>> begin Text segment

Unlocking GPU Intrinsics in HLSL

Introduction

There are some very useful "intrinsic" functions in the NVIDIA GPU instruction set that are not included in standard graphics APIs. For example, a shader can use warp shuffle instructions to exchange data between threads in a warp without going through shared memory - which is especially valuable in pixel shaders where there is no shared memory. Or a shader can perform atomic additions on half-precision floating-point numbers in global memory. We showed you how the intrinsic instructions worked in Mathias' API-neutral blog post; now we take you into the machinery to make them work in DirectX.

None of the intrinsics are possible in standard DirectX or OpenGL. But they have been supported and well-documented in CUDA for years. A mechanism to support them in DirectX has been available for a while but not widely documented. I happen to have an old NVAPI version 343 on my system from October 2014 and the intrinsics are supported in DirectX by that version and probably earlier versions. This blog explains the mechanism for using them in DirectX.

Unlike OpenGL or Vulkan, DirectX unfortunately doesn't have a native mechanism for vendor-specific extensions. But there is still a way to make all this functionality available in DirectX 11 or 12 through custom intrinsics. That mechanism is implemented in our graphics driver and accessible through the NVAPI library.

Extending HLSL Shaders

In order to use the intrinsics, they have to be encoded as special sequences of regular HLSL instructions that the driver can recognize and turn into the intended operations. These special sequences are provided in one of the header files that comes with the NVAPI SDK: nvHLSLExtns.h.

>> end Text segment

Please pick up the article on GPU intrinsics in HLSL right after its last sentence and keep writing it.

>> begin Material shown

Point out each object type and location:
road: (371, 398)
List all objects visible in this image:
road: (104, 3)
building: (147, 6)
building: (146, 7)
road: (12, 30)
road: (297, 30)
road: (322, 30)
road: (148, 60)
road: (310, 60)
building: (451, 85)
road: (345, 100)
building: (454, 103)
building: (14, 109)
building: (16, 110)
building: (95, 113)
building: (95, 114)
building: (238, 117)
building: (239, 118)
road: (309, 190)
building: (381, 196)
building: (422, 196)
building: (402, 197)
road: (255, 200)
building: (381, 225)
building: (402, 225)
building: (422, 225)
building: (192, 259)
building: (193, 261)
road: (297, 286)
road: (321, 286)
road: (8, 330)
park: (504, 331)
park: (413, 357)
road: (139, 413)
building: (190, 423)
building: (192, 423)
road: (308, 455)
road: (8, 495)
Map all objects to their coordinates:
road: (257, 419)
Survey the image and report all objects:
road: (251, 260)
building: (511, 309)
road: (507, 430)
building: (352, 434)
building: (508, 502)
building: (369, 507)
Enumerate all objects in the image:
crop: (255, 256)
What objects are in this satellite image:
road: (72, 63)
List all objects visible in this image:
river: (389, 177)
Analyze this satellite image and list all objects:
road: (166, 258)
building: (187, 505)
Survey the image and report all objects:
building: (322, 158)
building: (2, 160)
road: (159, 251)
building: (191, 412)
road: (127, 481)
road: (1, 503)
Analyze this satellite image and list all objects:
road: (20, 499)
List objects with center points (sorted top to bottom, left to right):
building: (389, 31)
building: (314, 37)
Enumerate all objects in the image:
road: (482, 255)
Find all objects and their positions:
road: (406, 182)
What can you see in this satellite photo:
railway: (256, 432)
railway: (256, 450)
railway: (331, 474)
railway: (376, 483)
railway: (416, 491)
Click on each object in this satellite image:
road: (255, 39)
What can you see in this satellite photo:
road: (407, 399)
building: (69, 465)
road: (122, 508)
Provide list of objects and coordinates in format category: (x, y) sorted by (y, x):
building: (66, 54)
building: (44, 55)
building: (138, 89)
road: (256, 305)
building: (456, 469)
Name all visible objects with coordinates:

>> end Material shown

The result -
One important thing about these instruction sequences is that they have to pass through the HLSL compiler without optimizations, because the compiler does not understand their true meaning and therefore could modify them beyond recognition, change their order, or even completely remove them. To prevent the compiler from doing that, the sequences use atomic operations on a UAV buffer. The HLSL compiler cannot optimize away these instructions because it is unaware of possible dependencies (even though there are none). That UAV buffer is basically a fake and it will not be used by the actual shader once it's passed through the NVIDIA GPU driver. But the applications still have to allocate a UAV slot for it and tell the driver which slot that is.

For example, the NvShfl function that implements warp shuffle looks like this, as defined in nvHLSLExtns.h:

	int NvShfl(int val, uint srcLane, int width = NV_WARP_SIZE)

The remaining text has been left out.